6) the unidirectional or hemispherical omnidirectional fixing device is designed for tracking a navigation satellite, requires the top of an antenna to be arranged towards the upper part of a zenith, and is suitable for receiving Beidou No. three medium-circular earth orbit (MEO) B1C signals and other shared satellite frequency band signals; the hemispherical omnidirectional fixing device requires that the antenna can horizontally turn at 180 degrees from left to right and also can tilt at 90 degrees forward, so that the time service active antenna can accurately face a Beidou navigation inclined geosynchronous orbit (IGSO) satellite or a geostationary geosynchronous orbit (GEO) satellite; selecting a maximum gain point to be received and fastening after the antenna is subjected to azimuth angle adjustment test;

7) the hemispherical omnidirectional fixing device is a necessary measure adopted for a novel Beidou No. three satellite playing system, and can be selected from various structures, such as an addressing fixing structure and the like which can imitate a satellite television antenna; according to the plane structure of the bottom of an antenna shell, a Beidou multimode time service active antenna is fixed on a plane base metal fixing plate through a fastening nut, the extension part of the metal plate is bent, a rotating shaft fixing hole and a guide hole capable of bending and sliding are arranged at the bent part so as to form 90-degree up-and-down inclined steering, correspondingly, a metal plate capable of being fixed with a holding pole is arranged, two rotating shaft fixing holes are correspondingly arranged at one end of the plate surface of the metal plate and the base metal fixing plate so as to be convenient for adjusting the azimuth angle and then integrally fixed, the other end of the metal fixing plate is of a bilaterally symmetrical holding pole structure and is fastened on the holding pole through four screws;

8) the multi-mode antenna combination device selectively combines a broadband ceramic dielectric antenna or a single-frequency ceramic dielectric antenna including a plane or a spiral structure antenna according to the using environment, and is fixed on a printed circuit board by adopting a method of up-down superposition or plane separation so as to ensure that the high-quality navigation time service signal broadcasted by a navigation satellite is received; or a single-mode single-frequency or single-mode multi-frequency broadband ceramic dielectric antenna is arranged according to national specifications, for example, a single-frequency ceramic dielectric antenna is selected according to Beidou B2a and B3I radio frequency specifications, and a corresponding band-pass filter is selected according to carrier bandwidth, so as to meet special requirements of users.

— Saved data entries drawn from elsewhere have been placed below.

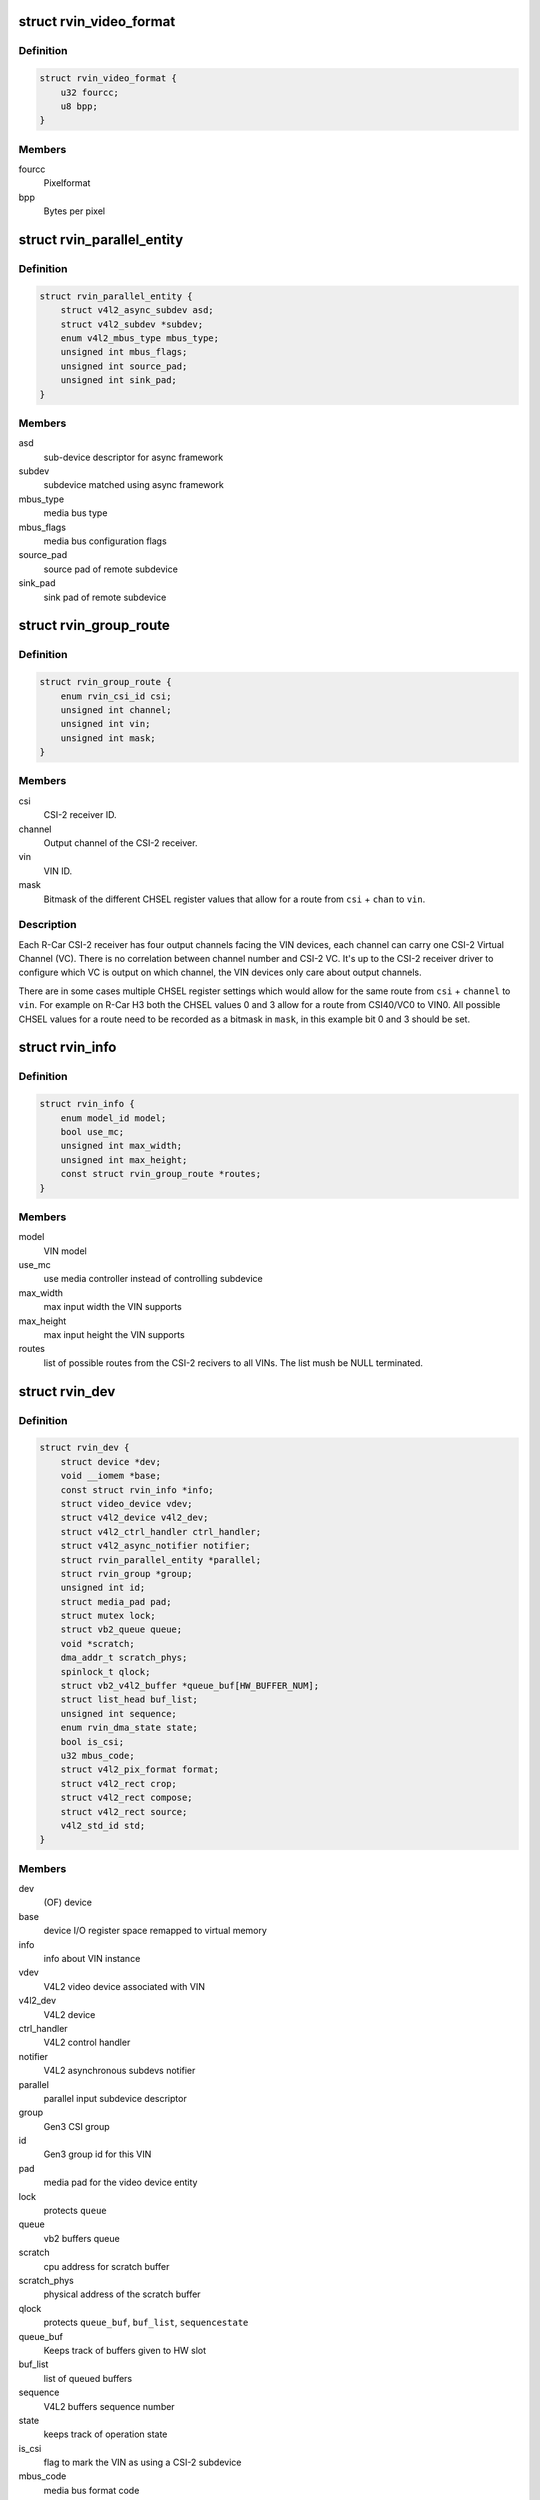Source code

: .. -*- coding: utf-8; mode: rst -*-
.. src-file: drivers/media/platform/rcar-vin/rcar-vin.h

.. _`rvin_video_format`:

struct rvin_video_format
========================

.. c:type:: struct rvin_video_format

    Data format stored in memory

.. _`rvin_video_format.definition`:

Definition
----------

.. code-block:: c

    struct rvin_video_format {
        u32 fourcc;
        u8 bpp;
    }

.. _`rvin_video_format.members`:

Members
-------

fourcc
    Pixelformat

bpp
    Bytes per pixel

.. _`rvin_parallel_entity`:

struct rvin_parallel_entity
===========================

.. c:type:: struct rvin_parallel_entity

    Parallel video input endpoint descriptor

.. _`rvin_parallel_entity.definition`:

Definition
----------

.. code-block:: c

    struct rvin_parallel_entity {
        struct v4l2_async_subdev asd;
        struct v4l2_subdev *subdev;
        enum v4l2_mbus_type mbus_type;
        unsigned int mbus_flags;
        unsigned int source_pad;
        unsigned int sink_pad;
    }

.. _`rvin_parallel_entity.members`:

Members
-------

asd
    sub-device descriptor for async framework

subdev
    subdevice matched using async framework

mbus_type
    media bus type

mbus_flags
    media bus configuration flags

source_pad
    source pad of remote subdevice

sink_pad
    sink pad of remote subdevice

.. _`rvin_group_route`:

struct rvin_group_route
=======================

.. c:type:: struct rvin_group_route

    describes a route from a channel of a CSI-2 receiver to a VIN

.. _`rvin_group_route.definition`:

Definition
----------

.. code-block:: c

    struct rvin_group_route {
        enum rvin_csi_id csi;
        unsigned int channel;
        unsigned int vin;
        unsigned int mask;
    }

.. _`rvin_group_route.members`:

Members
-------

csi
    CSI-2 receiver ID.

channel
    Output channel of the CSI-2 receiver.

vin
    VIN ID.

mask
    Bitmask of the different CHSEL register values that
    allow for a route from \ ``csi``\  + \ ``chan``\  to \ ``vin``\ .

.. _`rvin_group_route.description`:

Description
-----------

.. note::
Each R-Car CSI-2 receiver has four output channels facing the VIN
devices, each channel can carry one CSI-2 Virtual Channel (VC).
There is no correlation between channel number and CSI-2 VC. It's
up to the CSI-2 receiver driver to configure which VC is output
on which channel, the VIN devices only care about output channels.

There are in some cases multiple CHSEL register settings which would
allow for the same route from \ ``csi``\  + \ ``channel``\  to \ ``vin``\ . For example
on R-Car H3 both the CHSEL values 0 and 3 allow for a route from
CSI40/VC0 to VIN0. All possible CHSEL values for a route need to be
recorded as a bitmask in \ ``mask``\ , in this example bit 0 and 3 should
be set.

.. _`rvin_info`:

struct rvin_info
================

.. c:type:: struct rvin_info

    Information about the particular VIN implementation

.. _`rvin_info.definition`:

Definition
----------

.. code-block:: c

    struct rvin_info {
        enum model_id model;
        bool use_mc;
        unsigned int max_width;
        unsigned int max_height;
        const struct rvin_group_route *routes;
    }

.. _`rvin_info.members`:

Members
-------

model
    VIN model

use_mc
    use media controller instead of controlling subdevice

max_width
    max input width the VIN supports

max_height
    max input height the VIN supports

routes
    list of possible routes from the CSI-2 recivers to
    all VINs. The list mush be NULL terminated.

.. _`rvin_dev`:

struct rvin_dev
===============

.. c:type:: struct rvin_dev

    Renesas VIN device structure

.. _`rvin_dev.definition`:

Definition
----------

.. code-block:: c

    struct rvin_dev {
        struct device *dev;
        void __iomem *base;
        const struct rvin_info *info;
        struct video_device vdev;
        struct v4l2_device v4l2_dev;
        struct v4l2_ctrl_handler ctrl_handler;
        struct v4l2_async_notifier notifier;
        struct rvin_parallel_entity *parallel;
        struct rvin_group *group;
        unsigned int id;
        struct media_pad pad;
        struct mutex lock;
        struct vb2_queue queue;
        void *scratch;
        dma_addr_t scratch_phys;
        spinlock_t qlock;
        struct vb2_v4l2_buffer *queue_buf[HW_BUFFER_NUM];
        struct list_head buf_list;
        unsigned int sequence;
        enum rvin_dma_state state;
        bool is_csi;
        u32 mbus_code;
        struct v4l2_pix_format format;
        struct v4l2_rect crop;
        struct v4l2_rect compose;
        struct v4l2_rect source;
        v4l2_std_id std;
    }

.. _`rvin_dev.members`:

Members
-------

dev
    (OF) device

base
    device I/O register space remapped to virtual memory

info
    info about VIN instance

vdev
    V4L2 video device associated with VIN

v4l2_dev
    V4L2 device

ctrl_handler
    V4L2 control handler

notifier
    V4L2 asynchronous subdevs notifier

parallel
    parallel input subdevice descriptor

group
    Gen3 CSI group

id
    Gen3 group id for this VIN

pad
    media pad for the video device entity

lock
    protects \ ``queue``\ 

queue
    vb2 buffers queue

scratch
    cpu address for scratch buffer

scratch_phys
    physical address of the scratch buffer

qlock
    protects \ ``queue_buf``\ , \ ``buf_list``\ , \ ``sequence``\ 
    \ ``state``\ 

queue_buf
    Keeps track of buffers given to HW slot

buf_list
    list of queued buffers

sequence
    V4L2 buffers sequence number

state
    keeps track of operation state

is_csi
    flag to mark the VIN as using a CSI-2 subdevice

mbus_code
    media bus format code

format
    active V4L2 pixel format

crop
    active cropping

compose
    active composing

source
    active size of the video source

std
    active video standard of the video source

.. _`rvin_group`:

struct rvin_group
=================

.. c:type:: struct rvin_group

    VIN CSI2 group information

.. _`rvin_group.definition`:

Definition
----------

.. code-block:: c

    struct rvin_group {
        struct kref refcount;
        struct media_device mdev;
        struct mutex lock;
        unsigned int count;
        struct v4l2_async_notifier notifier;
        struct rvin_dev *vin[RCAR_VIN_NUM];
        struct {
            struct fwnode_handle *fwnode;
            struct v4l2_subdev *subdev;
        } csi[RVIN_CSI_MAX];
    }

.. _`rvin_group.members`:

Members
-------

refcount
    number of VIN instances using the group

mdev
    media device which represents the group

lock
    protects the count, notifier, vin and csi members

count
    number of enabled VIN instances found in DT

notifier
    group notifier for CSI-2 async subdevices

vin
    VIN instances which are part of the group

csi
    array of pairs of fwnode and subdev pointers
    to all CSI-2 subdevices.

.. This file was automatic generated / don't edit.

2. The multi-mode baseband demodulation module of the Beidou multi-mode time service receiving device of claim 1 is commonly called an OEM demodulation board card, comprises a multi-mode ceramic dielectric power divider, a ceramic dielectric or surface acoustic wave filter and a baseband demodulation module, and is installed and attached on a printed circuit board; the method is characterized in that: the input end of the multimode ceramic dielectric power divider is connected with a high-frequency carrier signal from a Beidou multimode time service active antenna, the output end of the multimode ceramic dielectric power divider is respectively connected with a special ceramic dielectric or an acoustic surface wave filter belonging to three frequency points B1I, B1C or GLONASS, or frequency points B2a and B3I, the output end of the ceramic dielectric or the acoustic surface wave filter is respectively connected with the input end of a baseband demodulation module, time service main and standby signals are specified through software compiling, the output of the time service main and standby signals is 1PPS (pulse per second), the error is less than 50ns, and the time service main and standby signals are used for reference time service of a.